**ASSIGNMENT:** Swap "Source code" for "Original source" throughout the listing below, then give the listing back with everything else unchanged.

**SUPPLIED DATA:**
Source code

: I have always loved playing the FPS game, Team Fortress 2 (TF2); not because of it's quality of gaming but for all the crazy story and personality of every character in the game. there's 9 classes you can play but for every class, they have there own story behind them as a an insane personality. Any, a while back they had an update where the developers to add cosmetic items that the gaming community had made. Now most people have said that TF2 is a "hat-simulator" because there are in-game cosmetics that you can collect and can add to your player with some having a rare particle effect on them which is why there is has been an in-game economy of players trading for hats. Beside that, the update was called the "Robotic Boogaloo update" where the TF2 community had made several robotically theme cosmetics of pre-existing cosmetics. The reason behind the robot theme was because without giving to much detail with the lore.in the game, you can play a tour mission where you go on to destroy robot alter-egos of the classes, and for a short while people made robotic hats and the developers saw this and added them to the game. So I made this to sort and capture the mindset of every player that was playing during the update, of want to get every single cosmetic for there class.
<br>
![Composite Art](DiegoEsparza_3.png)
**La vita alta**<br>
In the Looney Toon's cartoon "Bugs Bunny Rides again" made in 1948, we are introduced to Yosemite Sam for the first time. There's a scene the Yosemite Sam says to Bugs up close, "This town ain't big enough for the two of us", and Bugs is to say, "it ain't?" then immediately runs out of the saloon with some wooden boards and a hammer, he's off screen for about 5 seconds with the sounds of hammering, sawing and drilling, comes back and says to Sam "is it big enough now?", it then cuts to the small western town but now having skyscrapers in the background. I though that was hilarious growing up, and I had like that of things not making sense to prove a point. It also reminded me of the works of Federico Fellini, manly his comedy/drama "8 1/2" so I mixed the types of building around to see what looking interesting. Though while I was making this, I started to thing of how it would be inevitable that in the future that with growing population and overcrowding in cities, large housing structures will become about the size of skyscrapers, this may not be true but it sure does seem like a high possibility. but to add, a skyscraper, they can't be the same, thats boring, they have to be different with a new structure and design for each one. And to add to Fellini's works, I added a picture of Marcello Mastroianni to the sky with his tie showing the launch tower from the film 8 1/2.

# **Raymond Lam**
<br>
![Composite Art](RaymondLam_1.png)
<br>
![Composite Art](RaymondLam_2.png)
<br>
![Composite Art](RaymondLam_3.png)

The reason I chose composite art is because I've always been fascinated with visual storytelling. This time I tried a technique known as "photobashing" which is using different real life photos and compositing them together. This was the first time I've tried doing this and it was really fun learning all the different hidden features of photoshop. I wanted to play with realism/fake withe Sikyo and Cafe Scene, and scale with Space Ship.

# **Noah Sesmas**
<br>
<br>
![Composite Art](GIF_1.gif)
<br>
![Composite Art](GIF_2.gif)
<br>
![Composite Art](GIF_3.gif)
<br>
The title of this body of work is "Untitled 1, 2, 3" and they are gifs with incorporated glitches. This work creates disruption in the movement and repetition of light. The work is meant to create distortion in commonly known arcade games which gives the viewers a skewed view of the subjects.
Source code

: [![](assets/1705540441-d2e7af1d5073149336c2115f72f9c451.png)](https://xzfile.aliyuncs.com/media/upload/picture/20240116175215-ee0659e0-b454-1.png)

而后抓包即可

**TASK RESULT:**
Original source

: I have always loved playing the FPS game, Team Fortress 2 (TF2); not because of it's quality of gaming but for all the crazy story and personality of every character in the game. there's 9 classes you can play but for every class, they have there own story behind them as a an insane personality. Any, a while back they had an update where the developers to add cosmetic items that the gaming community had made. Now most people have said that TF2 is a "hat-simulator" because there are in-game cosmetics that you can collect and can add to your player with some having a rare particle effect on them which is why there is has been an in-game economy of players trading for hats. Beside that, the update was called the "Robotic Boogaloo update" where the TF2 community had made several robotically theme cosmetics of pre-existing cosmetics. The reason behind the robot theme was because without giving to much detail with the lore.in the game, you can play a tour mission where you go on to destroy robot alter-egos of the classes, and for a short while people made robotic hats and the developers saw this and added them to the game. So I made this to sort and capture the mindset of every player that was playing during the update, of want to get every single cosmetic for there class.
<br>
![Composite Art](DiegoEsparza_3.png)
**La vita alta**<br>
In the Looney Toon's cartoon "Bugs Bunny Rides again" made in 1948, we are introduced to Yosemite Sam for the first time. There's a scene the Yosemite Sam says to Bugs up close, "This town ain't big enough for the two of us", and Bugs is to say, "it ain't?" then immediately runs out of the saloon with some wooden boards and a hammer, he's off screen for about 5 seconds with the sounds of hammering, sawing and drilling, comes back and says to Sam "is it big enough now?", it then cuts to the small western town but now having skyscrapers in the background. I though that was hilarious growing up, and I had like that of things not making sense to prove a point. It also reminded me of the works of Federico Fellini, manly his comedy/drama "8 1/2" so I mixed the types of building around to see what looking interesting. Though while I was making this, I started to thing of how it would be inevitable that in the future that with growing population and overcrowding in cities, large housing structures will become about the size of skyscrapers, this may not be true but it sure does seem like a high possibility. but to add, a skyscraper, they can't be the same, thats boring, they have to be different with a new structure and design for each one. And to add to Fellini's works, I added a picture of Marcello Mastroianni to the sky with his tie showing the launch tower from the film 8 1/2.

# **Raymond Lam**
<br>
![Composite Art](RaymondLam_1.png)
<br>
![Composite Art](RaymondLam_2.png)
<br>
![Composite Art](RaymondLam_3.png)

The reason I chose composite art is because I've always been fascinated with visual storytelling. This time I tried a technique known as "photobashing" which is using different real life photos and compositing them together. This was the first time I've tried doing this and it was really fun learning all the different hidden features of photoshop. I wanted to play with realism/fake withe Sikyo and Cafe Scene, and scale with Space Ship.

# **Noah Sesmas**
<br>
<br>
![Composite Art](GIF_1.gif)
<br>
![Composite Art](GIF_2.gif)
<br>
![Composite Art](GIF_3.gif)
<br>
The title of this body of work is "Untitled 1, 2, 3" and they are gifs with incorporated glitches. This work creates disruption in the movement and repetition of light. The work is meant to create distortion in commonly known arcade games which gives the viewers a skewed view of the subjects.
Original source

: [![](assets/1705540441-d2e7af1d5073149336c2115f72f9c451.png)](https://xzfile.aliyuncs.com/media/upload/picture/20240116175215-ee0659e0-b454-1.png)

而后抓包即可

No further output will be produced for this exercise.